Andrew Rene Alvarez v. State
This text of Andrew Rene Alvarez v. State (Andrew Rene Alvarez v. State) is published on Counsel Stack Legal Research, covering Court of Appeals of Texas primary law. Counsel Stack provides free access to over 12 million legal documents including statutes, case law, regulations, and constitutions.
Opinion
Fourth Court of Appeals San Antonio, Texas MEMORANDUM OPINION
No. 04-17-00154-CR
Andrew Rene ALVAREZ, Appellant
v.
The STATE of Texas, Appellee
From the 175th Judicial District Court, Bexar County, Texas Trial Court No. 2013CR0452 Honorable Catherine Torres-Stahl, Judge Presiding
Opinion by: Karen Angelini, Justice
Sitting: Karen Angelini, Justice Marialyn Barnard, Justice Rebeca C. Martinez, Justice
Delivered and Filed: March 28, 2018
AFFIRMED
In January 2013, appellant was indicted with aggravated robbery. Pursuant to a plea-
bargain agreement, on November 18, 2013, appellant was placed on deferred adjudication
community supervision for a period of ten years. On February 24, 2017, the trial court held a
hearing on the State’s motion to revoke appellant’s community supervision and adjudicate his
guilt. At the hearing, appellant pled true to having violated a condition of his probation. That same
day, the trial court revoked appellant’s community supervision, adjudicated his guilt, and
sentenced him to twelve years of imprisonment. Appellant timely filed a notice of appeal. 04-17-00154-CR
Appellant’s court-appointed appellate attorney filed a brief in which he raises two arguable
points of error, but nonetheless concludes that this appeal is frivolous and without merit. See
Anders v. California, 386 U.S. 738 (1967); High v. State, 573 S.W.2d 807 (Tex. Crim. App. 1978).

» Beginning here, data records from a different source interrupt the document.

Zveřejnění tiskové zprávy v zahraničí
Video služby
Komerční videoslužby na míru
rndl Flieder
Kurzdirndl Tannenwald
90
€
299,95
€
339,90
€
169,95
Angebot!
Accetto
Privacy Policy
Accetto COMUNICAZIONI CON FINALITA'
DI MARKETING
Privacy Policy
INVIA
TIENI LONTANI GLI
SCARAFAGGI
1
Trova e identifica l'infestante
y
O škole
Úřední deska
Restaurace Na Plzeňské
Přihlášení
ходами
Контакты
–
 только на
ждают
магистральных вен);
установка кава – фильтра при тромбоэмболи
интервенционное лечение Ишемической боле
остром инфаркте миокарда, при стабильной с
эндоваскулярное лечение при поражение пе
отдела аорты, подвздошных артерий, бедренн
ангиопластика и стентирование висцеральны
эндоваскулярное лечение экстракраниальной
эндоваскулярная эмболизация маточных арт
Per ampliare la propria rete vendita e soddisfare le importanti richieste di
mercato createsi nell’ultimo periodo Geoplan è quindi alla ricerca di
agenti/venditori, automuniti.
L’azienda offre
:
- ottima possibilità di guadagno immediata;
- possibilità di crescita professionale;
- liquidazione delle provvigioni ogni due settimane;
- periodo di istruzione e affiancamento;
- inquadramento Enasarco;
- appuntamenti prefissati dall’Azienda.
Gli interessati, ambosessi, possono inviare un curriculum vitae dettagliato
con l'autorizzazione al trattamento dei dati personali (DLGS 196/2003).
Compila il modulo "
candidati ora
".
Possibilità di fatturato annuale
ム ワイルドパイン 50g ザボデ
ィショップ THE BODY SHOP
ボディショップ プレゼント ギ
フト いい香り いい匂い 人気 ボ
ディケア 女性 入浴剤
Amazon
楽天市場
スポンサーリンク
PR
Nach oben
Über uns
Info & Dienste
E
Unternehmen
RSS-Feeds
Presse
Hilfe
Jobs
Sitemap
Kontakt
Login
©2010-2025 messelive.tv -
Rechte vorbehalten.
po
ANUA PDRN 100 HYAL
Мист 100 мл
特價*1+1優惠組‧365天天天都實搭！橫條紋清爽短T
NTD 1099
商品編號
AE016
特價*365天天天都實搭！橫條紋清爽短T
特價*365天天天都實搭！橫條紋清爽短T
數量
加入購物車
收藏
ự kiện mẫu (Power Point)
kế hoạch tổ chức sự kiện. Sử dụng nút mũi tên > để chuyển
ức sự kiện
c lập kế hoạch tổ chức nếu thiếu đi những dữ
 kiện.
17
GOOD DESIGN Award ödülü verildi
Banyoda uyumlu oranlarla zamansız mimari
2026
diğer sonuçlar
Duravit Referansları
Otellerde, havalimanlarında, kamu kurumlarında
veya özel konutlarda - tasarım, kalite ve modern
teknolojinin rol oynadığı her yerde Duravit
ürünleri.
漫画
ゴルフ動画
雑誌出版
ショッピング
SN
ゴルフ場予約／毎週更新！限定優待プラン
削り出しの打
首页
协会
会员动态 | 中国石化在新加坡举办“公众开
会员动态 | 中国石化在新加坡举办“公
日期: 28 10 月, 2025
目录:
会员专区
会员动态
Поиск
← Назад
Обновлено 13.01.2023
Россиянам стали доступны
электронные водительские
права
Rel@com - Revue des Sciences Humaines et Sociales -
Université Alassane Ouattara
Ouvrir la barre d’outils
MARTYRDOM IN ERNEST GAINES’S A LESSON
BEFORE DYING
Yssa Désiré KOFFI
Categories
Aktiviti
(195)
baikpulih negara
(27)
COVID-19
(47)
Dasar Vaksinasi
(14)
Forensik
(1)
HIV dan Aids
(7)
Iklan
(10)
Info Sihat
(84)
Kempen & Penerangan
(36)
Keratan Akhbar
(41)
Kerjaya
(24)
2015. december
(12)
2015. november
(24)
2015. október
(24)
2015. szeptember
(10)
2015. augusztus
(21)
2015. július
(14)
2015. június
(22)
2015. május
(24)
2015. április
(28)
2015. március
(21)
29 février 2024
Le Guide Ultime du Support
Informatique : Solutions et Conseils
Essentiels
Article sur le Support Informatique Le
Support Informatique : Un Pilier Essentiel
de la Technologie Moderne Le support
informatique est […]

Counsel states that appellant was provided with a copy of the brief and motion to withdraw, and
was further informed of his right to review the record and file his own brief. See Bruns v. State,
924 S.W.2d 176, 177 n.1 (Tex. App.—San Antonio 1996, no pet.). Counsel further states that he
mailed appellant a copy of the appellate record. Appellant did not file a pro se brief.
We have reviewed the record and counsel’s brief. We agree that the appeal is frivolous and
without merit. The judgment of the trial court is affirmed. Furthermore, we grant the motion to
withdraw. See Nichols v. State, 954 S.W.2d 83, 85-86 (Tex. App.—San Antonio 1997, no pet.);
Bruns, 924 S.W.2d at 177 n.1. 1
Karen Angelini, Justice
DO NOT PUBLISH
1 No substitute counsel will be appointed. Should appellant wish to seek further review of this case by the Texas Court of Criminal Appeals, he must either retain an attorney to file a petition for discretionary review or file a pro se petition for discretionary review. Any petition for discretionary review must be filed within thirty days from the later of (1) the date of this opinion; or (2) the date the last timely motion for rehearing is overruled by this court. See Tex. R. App. P. 68.2. Any petition for discretionary review must be filed in the Texas Court of Criminal Appeals. See Tex. R. App. P. 68.3. Any petition for discretionary review should comply with the requirements of Rule 68.4 of the Texas Rules of Appellate Procedure. See Tex. R. App. P. 68.4.